▶ _Job 1_
Reproduce the point-tracking records below word for word, with the pictures left out.

▶ _Quoted text_
BEGIN
Leadership with Christian character embodies those marks of God’s new life, sustenance, and hope.

 

The End of Christian Leadership

Too often, when we hear the word END, we think “being concluded”. 

 

I invite you to consider another definition of the word END, that is, what is the purpose of what one is doing?

 

When we talk about the END of Christian leadership, we are speaking about the purpose of Christian leadership.

 

Too often, Christian leadership is described as having a toolkit with the right tools at our disposal. In this scenario, the END of Christian leadership is seen as using that toolkit wisely to meet a proscribed set of measurable objectives. The END of that type of leadership is success and accomplishment. It starts with gathering the skill set necessary to meet those objectives and knowing how to best use the tools.

 

While it is important to develop one’s leadership skills, Christian leadership does not start with gaining a skill set, but starts with Christian Character. 

 

Christian leadership comes from the core of who we are. Who we are is shaped by our encounter with Jesus. As we encounter the grace and mercy of God, we are changed. Just as when someone we adore says “I love you to us” and we are different, hearing God’s promise of love through Jesus changes us. 

C. Kavin Rowe writes, “Leading an institution as a Christian is an adventure. It is anything but boring, and it is anything but easy.”8 To further stress the challenging nature of Christian leadership, Rowe states, leading an institution “requires from us all that we have to give, really, in the sense that it demands that we think about the Lord and that we behave in ways that show that we think about the Lord.”9 He describes this kind of leadership as that which both gives to us and demands from us. We can find joy in leading as a Christian. Giving thanks for that joy, we also realize that Christian leadership “calls forth a kind of seriousness about repentance and forgiveness and sin and the texture of Christian life.”10

 

This type of leadership described by Professor Rowe is only possible if we have received the gift of new life, sustenance, and hope from God.
END
▶ _Given records_
BEGIN
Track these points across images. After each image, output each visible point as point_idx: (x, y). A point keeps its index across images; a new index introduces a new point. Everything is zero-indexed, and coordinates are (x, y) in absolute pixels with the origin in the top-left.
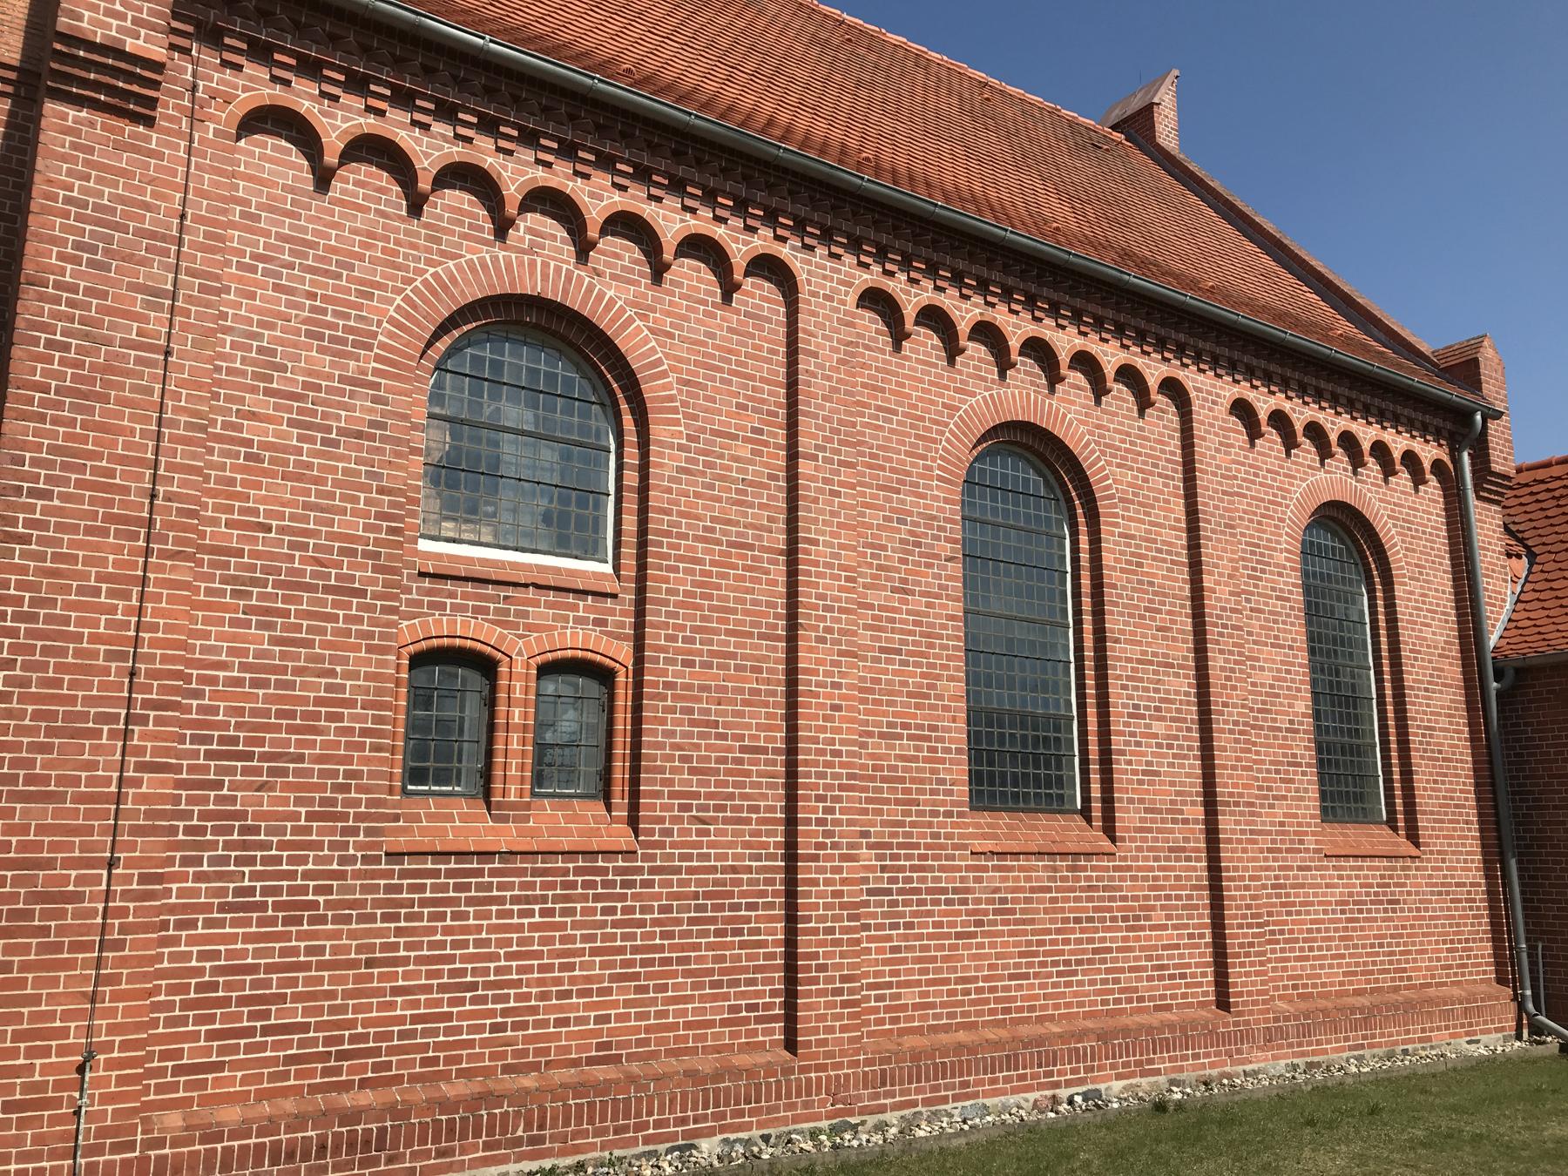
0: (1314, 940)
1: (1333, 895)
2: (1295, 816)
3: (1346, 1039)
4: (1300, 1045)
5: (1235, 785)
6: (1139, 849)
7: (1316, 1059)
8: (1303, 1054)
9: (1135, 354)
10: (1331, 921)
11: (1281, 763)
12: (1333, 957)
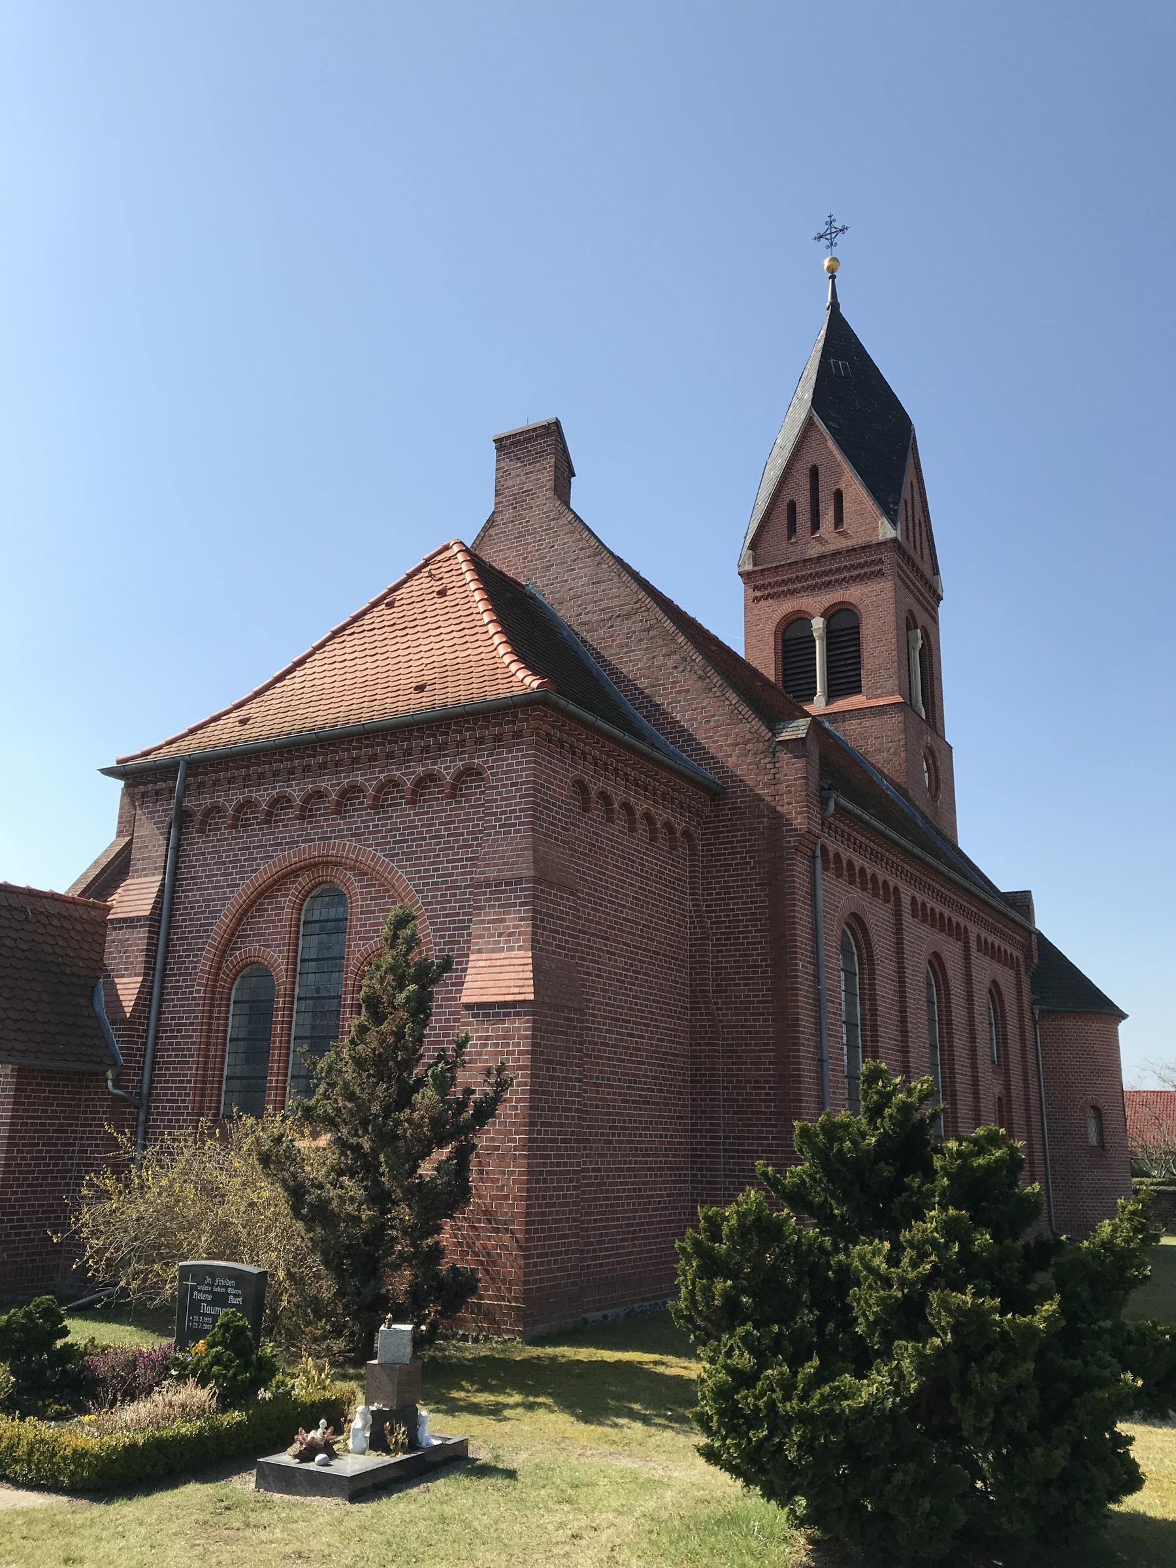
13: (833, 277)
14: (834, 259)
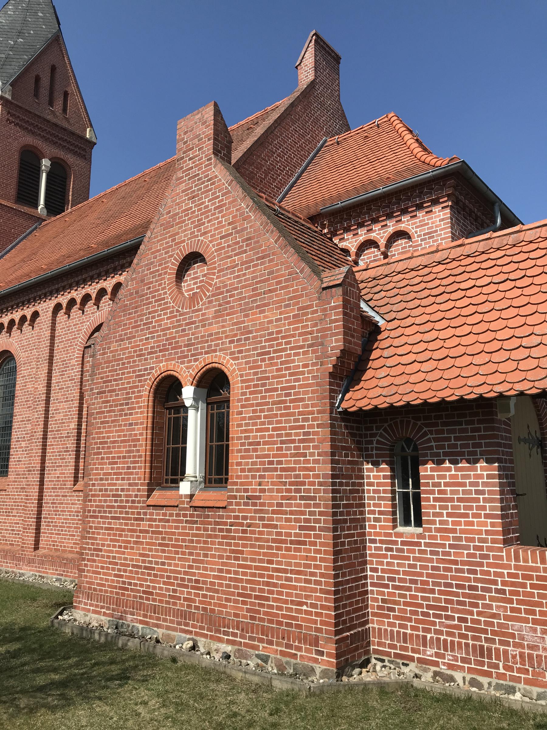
END
▶ _Job 2_
Write the next part of the passage on the purpose of Christian leadership, picking up after its final sentence.

▶ _Written response 1_
Track these points across images. After each image, output each visible point as point_idx: (x, y). A point keeps its index across images; a new index introduces a new point. Everything is zero-indexed, and coordinates are (x, y) in absolute pixels with the origin in the top-left.
0: (1314, 940)
1: (1333, 895)
2: (1295, 816)
3: (1346, 1039)
4: (1300, 1045)
5: (1235, 785)
6: (1139, 849)
7: (1316, 1059)
8: (1303, 1054)
9: (1135, 354)
10: (1331, 921)
11: (1281, 763)
12: (1333, 957)
13: (833, 277)
14: (834, 259)

▶ _Written response 2_
As Christian leaders, we see ourselves and the people we lead through the prism of Jesus and his death on the cross. The work of Jesus changes everything. The prism through which we then see each circumstance in which we find ourselves as Christian leaders is that of seeing “all those things in the light of Christ.”11

 

In a relationship with God, Christian leaders bring to their context the capacity to focus on what is life-giving, what is life-sustaining, and what gives hope to life. That is the END of Christian leadership.

 

The Fundamental Background of Christian Leadership

At the forefront of every Christian leader is their Christian character given them by God. Christian leaders are shaped by God’s gift of new life sustenance, and hope.

 

Christian character is also what shapes the background through which all things are viewed. All the challenges, demands, and tasks of leadership are received through the background lens of new life, sustenance, and hope. 

 

Being a Christian “leader is about cultivating the right kind of background.”12

 

Stand in the busy food court of a local mall. You will be overwhelmed by more stimuli than you could ever process. Not surprising, you will find yourself focusing on that which is familiar. For my son, that would be Auntie Anne’s Pretzels. He can recognize the colors and patterns for the vendor, the smell of the pretzels, and the memory of his last time eating at Auntie Anne’s. His background with this vendor gives him a framework that allows him to focus amidst the plethora of stimuli.

 

As C. Kavin Rowe states, the background we use to recognize patterns helps to “reduce the appearance of complexity by screening out certain things and highlighting others, and they make the world appear to us in specific and manageable ways.”13

 

In the book, “Practical Wisdom: The Right Way to Do the Right Thing,” authors Barry Schwartz and Kenneth Sharpe use the example of a stop sign. When seeing a stop sign, we don’t go through a series of conscious questions and answers that lead to a logical conclusion. We don’t say, it’s red, octagonal, and has the word Stop on it. We simply see the sign and say, “It’s a stop sign.”14 Our background allows us to draw an almost immediate conclusion.

 

Rowe uses the example of the stop sign to speak about the importance of a person’s background. When a person’s background is shaped by the presence of God’s new life, sustenance, and hope, they gain the capacity to see, hear, and recognize the presence of God and the activity of God in their lives. The church’s mission is built upon that reality.

 

Professor Rowe uses the concept of background to speak about Christian leadership, “Christ shaped leadership is about developing a fundamentally Christian background in our institution or organization.”15 Leaders operate from that fundamental background and strive to shape a community of faith that functions based on a Christian background. The qualities of that Christian community are God’s new life, sustenance, and hope. 

 

13 Features of a Christian Leadership

A community that is shaped by God’s new life, sustenance, and hope will allow room for leadership that makes mission thrive. What might that leadership look like? I conclude with 13 Features of Christian Leadership whose background is in God’s new life, sustenance, and hope.

 

Professor Rowe outlines these 13 features of Christian leadership. Christian leadership is made manifest in:

  1. Humor: Laughter is a sign that we refuse to give in to brokenness.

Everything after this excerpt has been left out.